● Task item
Each entry below must be given again word for word, with no pictures.

═══ Data supplied

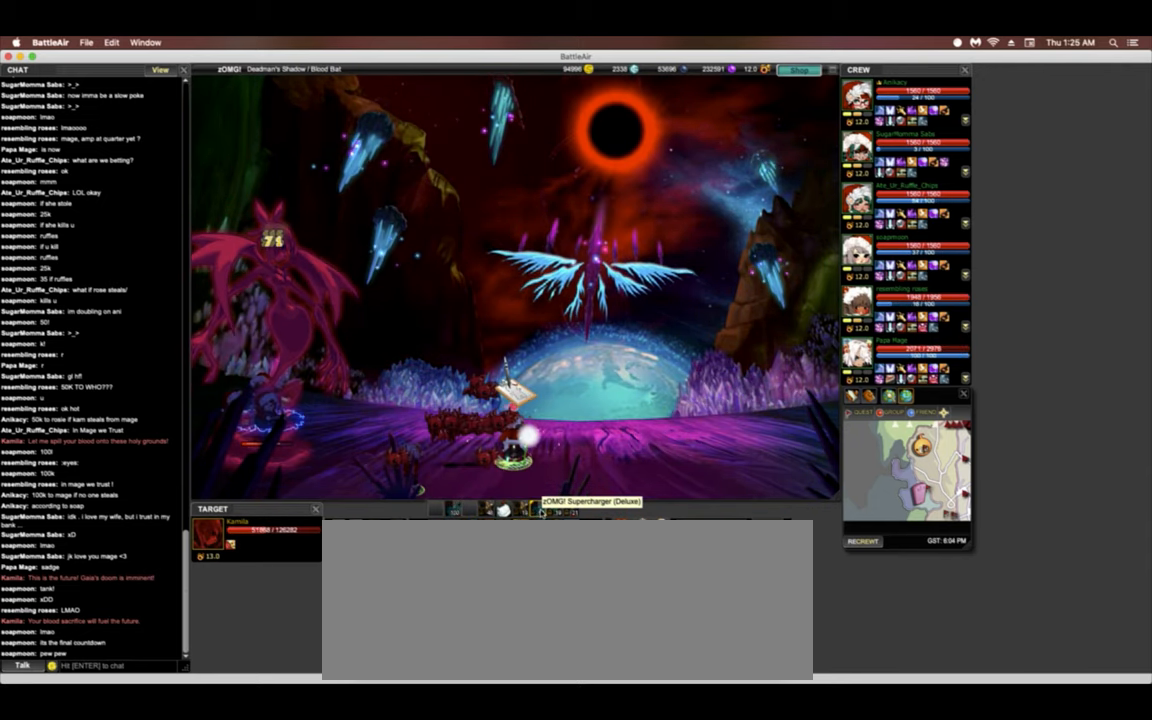
{"keys": []}
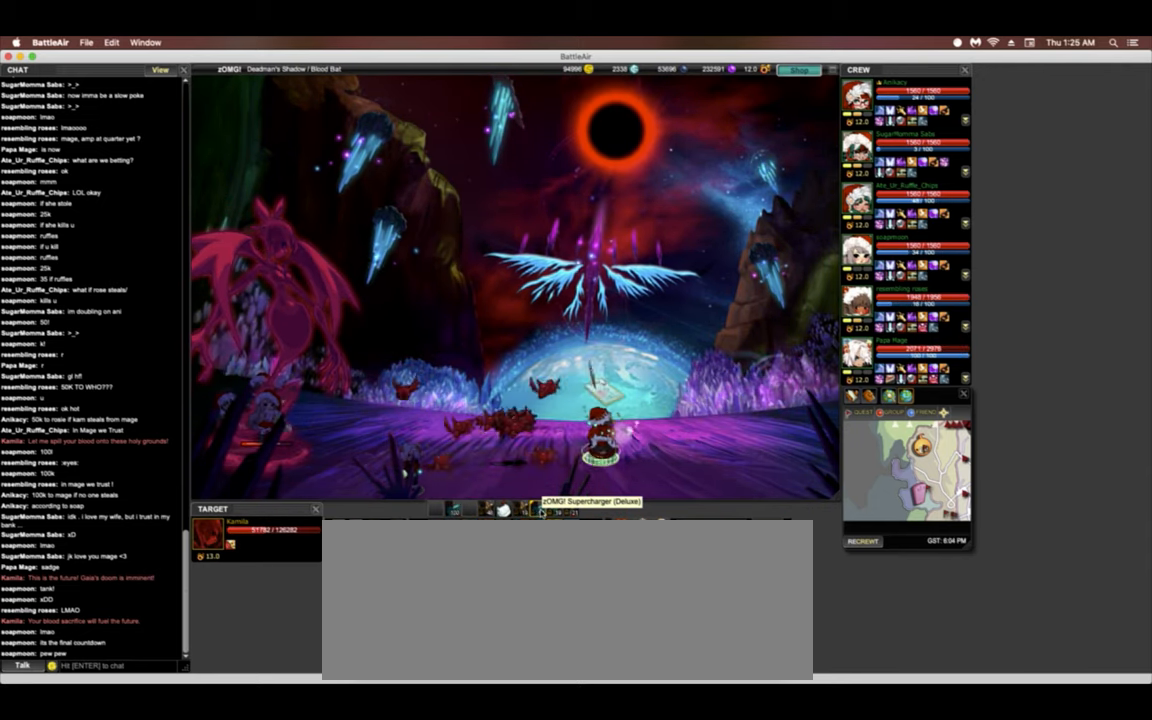
{"keys": ["3"], "events": [[64, "3", "down"], [64, "g", "down"], [192, "g", "up"]]}
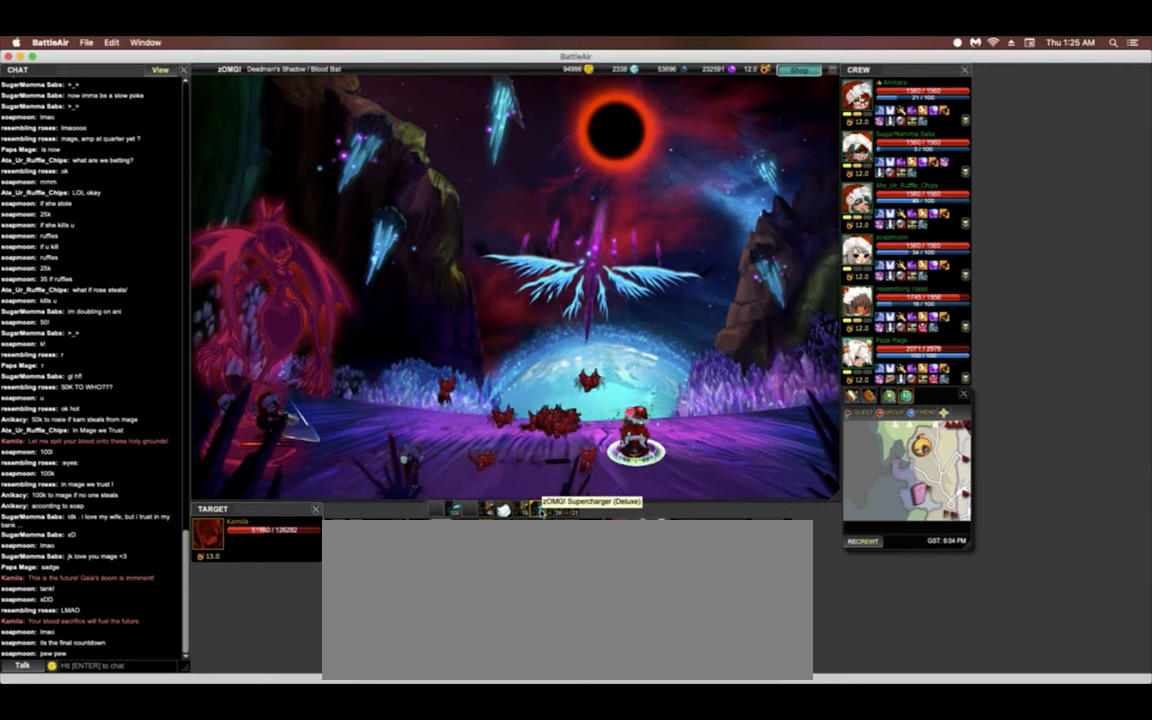
{"keys": ["3"], "events": []}
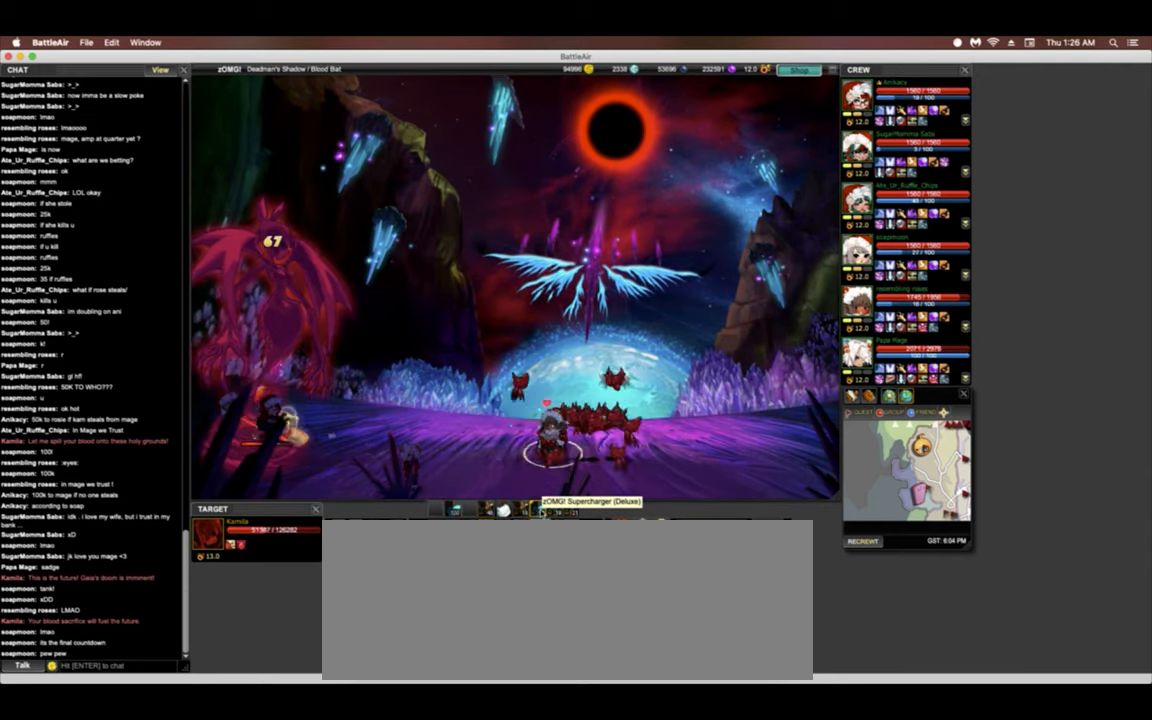
{"keys": ["3"]}
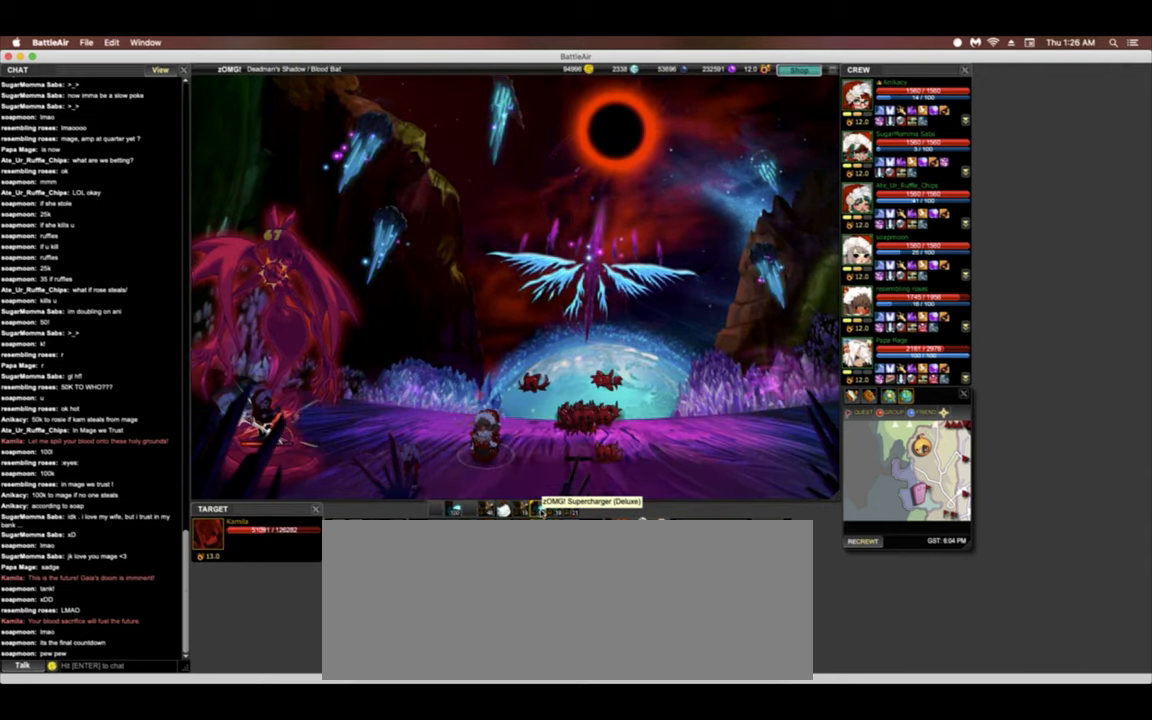
{"keys": ["3", "g"], "events": [[491, "g", "down"]]}
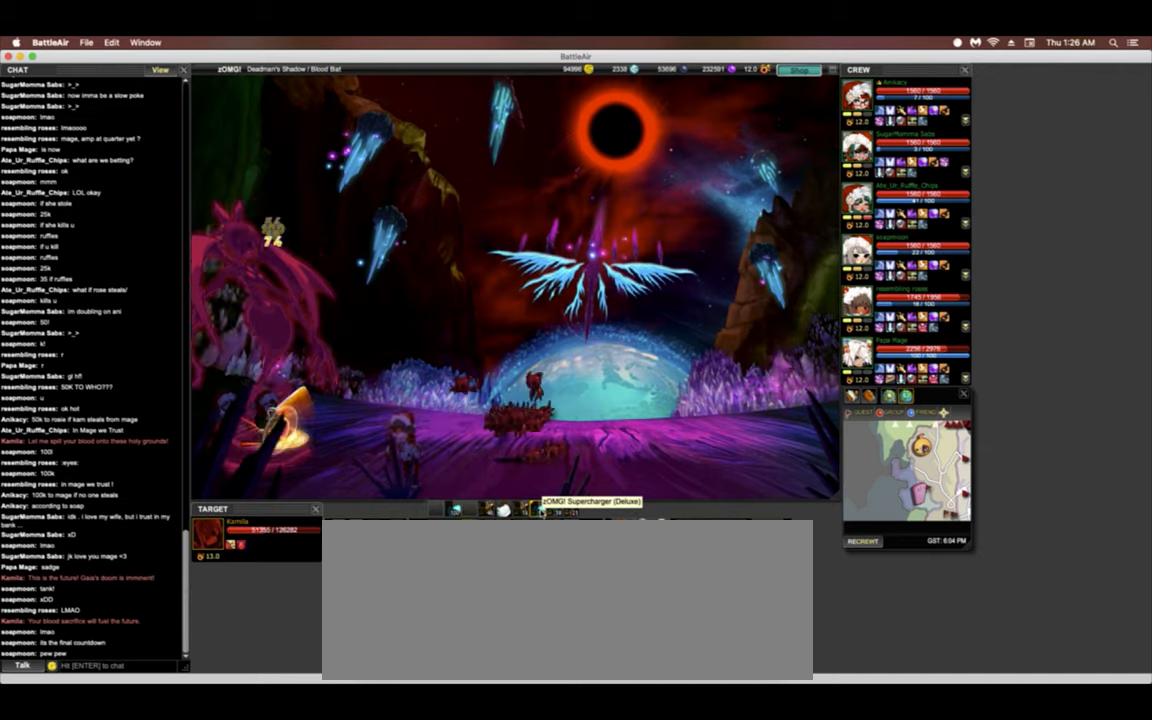
{"keys": ["3", "g"], "events": [[64, "g", "up"], [171, "3", "up"], [277, "4", "down"], [320, "4", "up"], [448, "3", "down"], [448, "g", "down"]]}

══════

● Your response
{"keys": []}
{"keys": ["3"], "events": [[64, "3", "down"], [64, "g", "down"], [192, "g", "up"]]}
{"keys": ["3"], "events": []}
{"keys": ["3"]}
{"keys": ["3", "g"], "events": [[491, "g", "down"]]}
{"keys": ["3", "g"], "events": [[64, "g", "up"], [171, "3", "up"], [277, "4", "down"], [320, "4", "up"], [448, "3", "down"], [448, "g", "down"]]}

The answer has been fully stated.